Robert Cray Band
Sun. Jan. 21
w/ The Rev. John McKelvy
8 p.m.
Charleston Music Hall
37 John St.

While it’s easy for some to simply toss the sound and songs of guitarist Robert Cray on the shelf as a slick (i.e. inauthentic) player alongside other modern blues-rock pop artists, it’s important to consider the veteran songwriter’s open-minded approach and respectful, refined delivery of roots music. Well-acclaimed yet underappreciated, he’s one of the real-deal cats still playing the real-deal blues.

Both as a skilled journeyman electric guitar player and as an inspired, expressive soul crooner, Cray built a career on mixing the traditional with the contemporary — classic blues and soul styles with modern pop, rock, and funk.

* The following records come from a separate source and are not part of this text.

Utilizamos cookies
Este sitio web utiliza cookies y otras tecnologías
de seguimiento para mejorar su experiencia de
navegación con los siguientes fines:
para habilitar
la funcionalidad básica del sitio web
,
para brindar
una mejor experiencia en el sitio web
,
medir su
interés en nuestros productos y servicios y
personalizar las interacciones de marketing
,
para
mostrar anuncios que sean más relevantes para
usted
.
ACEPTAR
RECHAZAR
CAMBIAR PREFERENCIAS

Charleston promotion group Shoreline Productions and Ear For Music present Robert Cray and his longtime backing band at the Charleston Music Hall on Sun. Jan. 21. Cray and the guys have been touring in support of their latest release, a 14-song double-disc live album titled Live From Across The Pond (Nozzle/Vanguard).

“A lot of people come because they remember the songs,” Cray acknowledges, speaking by phone from Los Angeles last week. “We’ll play ‘Smoking Gun’ here and there … ‘Right Next Door,’ ‘Because of Me’ and all that. We get into the book and have fun. People know the band for the blues thing, but they also know us for the popular thing … plus all the other flavors, like gospel, soul … it’s a great mix, so we just get on stage and have fun with it all.”

Born in Columbus, Ga., in 1953, Cray got his start in music playing blues and rock ‘n’ roll as a teenager before relocating to Eugene, Ore. in the early 1970s. His early years as a professional guitarist were spent in a group called One Way Street, often backing the legendary Albert Collins.

He broke into the pop/electric blues mainstream in the mid ’80s with the album Strong Persuader and single “Smoking Gun.” The massive success of the album and an overwhelming appreciation for Cray’s eloquent guitar work and reappraisal of traditional blues styles helped prompt the ’80s blues and roots music revival.

Through the 1980s and ’90s, he collaborated with a variety of blues, rock, and soul greats, including Collins, B.B. King, Johnny Copeland, the Memphis Horns, and David Sanborn.

Cray’s recent recordings have dabbled in new musical flavors — from Middle Eastern and Indian sitar sounds to samba and Latin jazz. His latest studio album, 2005’s Twenty (Sanctuary), moved mostly at a mid-tempo pace. The title track is a slow-burning anti-war tune in 6/8 time aimed at the “rich man’s war” in Iraq.

“Our music has always had a little bit of everything in it, so it’s hard to peg us in one spot — and I like that,” says Cray. “If we say that we’re a blues band, there’ll be a million people who would argue the opposite [laughs]. ‘Man, they don’t play no blues!’ But we just call it our music.”

Last month, the Grammy Awards announced Live from Across the Pond was nominated for Best Contemporary Blues Album. It’s Cray’s 14th nomination. Recorded over seven nights in May 2005, at the Royal Albert Hall in London while on tour with Eric Clapton, the album finds the band in tight formation and Cray’s vocals convincingly sincere. His familiar, clean “Fender Strat sound” and peppery rhythm guitar grooves propel most of the collection with dynamic grooves from his solid backing band — drummer Kevin Hayes, organist/pianist Jim Pugh, and bassist Karl Sevareid. On the mic between songs, Cray’s endlessly gracious and polite to his audience.

Highlights include the hot boogie of “Phone Booth,” the reggae rhythms and accents of “Poor Johnny,” the 4/4 funk of “Right Next Door,” and the straightahead pop/rocker “Bad Influence” — which bears the closest resemblance to the Stones/Clapton style of his biggest radio hit (“Smoking Gun” isn’t even included in the new collection).

“When you’re put into the situation, you rise to the occasion,” says Cray. “You get opportunities. Playing with someone like Eric Clapton on stage is a big deal to me! When he looks over and signals you to take a solo, if it’s in you, you just do your thing and remember to play for the song. I find myself in these situations and more than half the time, it comes out alright [laughs].”

Cray and his band plan to perform much of the material featured on the new live disc with a few surprises here and there pulled from his vast repertoire.

“We don’t use a set list,” he says of the current shows. “We’ve just been calling songs off the top of our heads and playing off of one another. When you feel happy on stage, the audience can pick up on that.”